Wednesday, July 29, 2015

MTG - Ghirapur Gearcrafter process

Hi Guys!

Last post was crowding the site so I had to relocate here, sorry for the setbacks, without further adue here's the post for the ones who missed it.

The making of Ghirapur Gearcrafter;


This was my very first Magic card to come out ever, this is how I went about it.
I started to work on Magic: Origins and got the description from Art Director Jeremy Jarvis;

"ART DESCRIPTION:
SET ON KALADESH
Color: Red creature
Location: interior of a Kaladesh foundry
Action: Show a human Kaladesh artificer in a foundry where thopters are crafted. Artificers on Kaladesh are true artist, taking great care to make their works both beautiful and functional. In this shot, show the artificer with an intricate metal exo-skeleton glove. He is holding a crucible of molten metal that he pours into delicate molds of gears and thopter parts. When this card comes into play, he creates a thopter, so the parts in the picture should resemble a decontructed thopter.
Focus: the artificer
Mood: an artist at work"


I knew the piece required to look unique to the world of Kaladesh, Chandra's home plane, that we've never seen before. "He is making a thopter artifact" that made me instantly think of trinket mage, which is sort of a toy maker, I wanted to give this guy the toy maker look. The first sketch was sent back, the older guy did not work, this one had to be young and buff, also, a lot of clothes and robes don't quite work inside a foundry.   
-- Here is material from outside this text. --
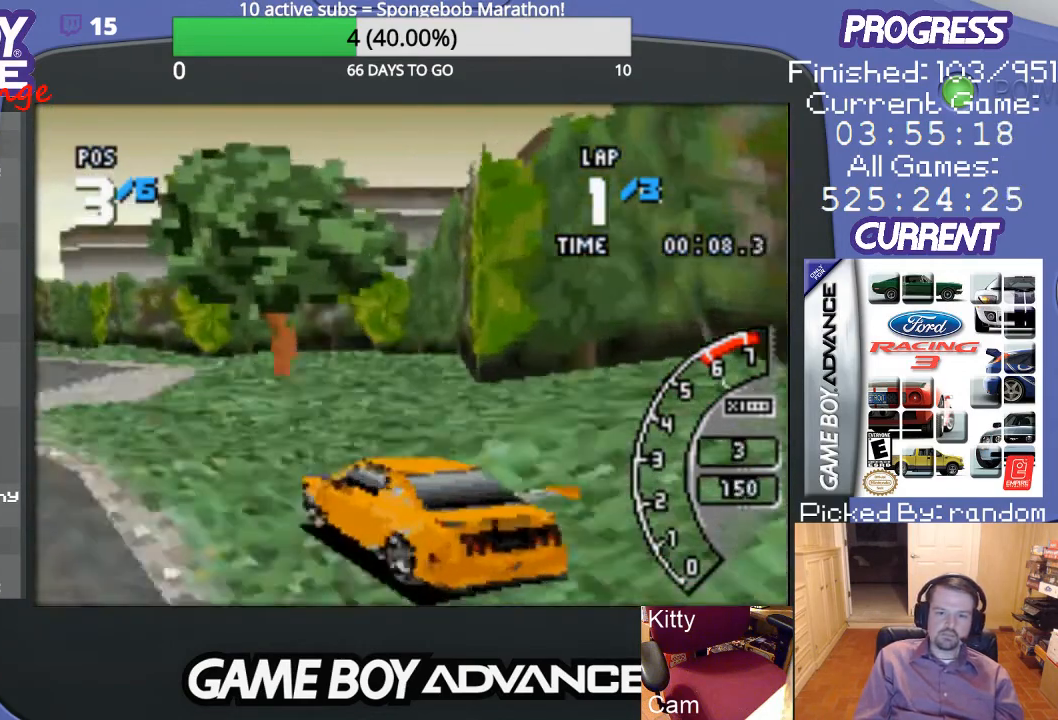
{"buttons": ["A"], "events": [[200, "A", "up"], [300, "A", "down"], [367, "DPAD_LEFT", "up"]]}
The last one was the winner, I redid the face only, added a sleeveless jacket and worked out on the details.


I was comfortable with a frontal angle and a simple perspective, sometimes simple is better, and to portray characters a bust is enough at times, I think this is working here, my choce of colour was simple; Gold, I wanted a gold BG to contrast with the red card frame and I knew that with all the gold and orange a simple brown and white would make excellent contrast.
I would love your thoughts on this, give me some feedback!